In two separate articles of May 26, both of which included Commissioner of Education Gerard Robinson's thoughts regarding the FCAT testing program, it became evident that the Commissioner has not the foggiest understanding or knowledge that the FCAT is an academic and psychological piece of junk . It costs Florida taxpayers thousands of dollars, and accomplishes nothing but creates confusion and misery for classroom teachers and the children involved plus their parents and ends up telling us nothing about the children's progress or academic abilities.

I hold two different earned doctoral degrees with one in psychology and the other in education, plus I held a full professorship at the University of Massachusetts for almost 40 years.

When I retired, I fled to Florida. I do not know why. It was probably the magnetic draw of the sun.

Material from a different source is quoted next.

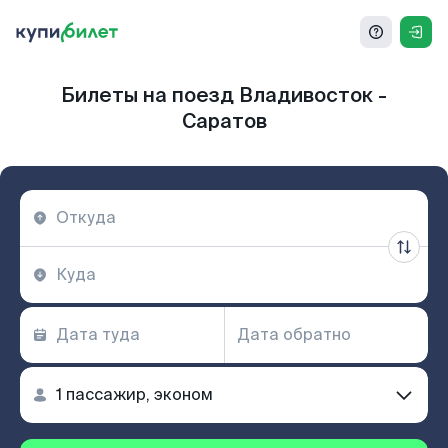
Билеты на поезд Владивосток -
Саратов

I am a psychometric psychologist. I specialize in psychological testing and also have some pretty good expertise in test construction. Here sits the problem with the FCAT. The FCAT was never developed with any thought in mind as to the two most important characteristics of any test — these are that any test must be valid and it must be reliable.

A test is valid if it can be demonstrated that it measures what it claims to measure. A test is considered to be reliable if it yields similar results when administered to similar populations under similar conditions.

There are techniques for determining all of these elements. The fact is that the FCAT does not meet these two demanding criteria and never has. There is a lot of good testing material out there.

What is it that makes this piece of "academic junk" so irresistible to Florida's school administrators?

Perry Miller is a resident of Delray Beach.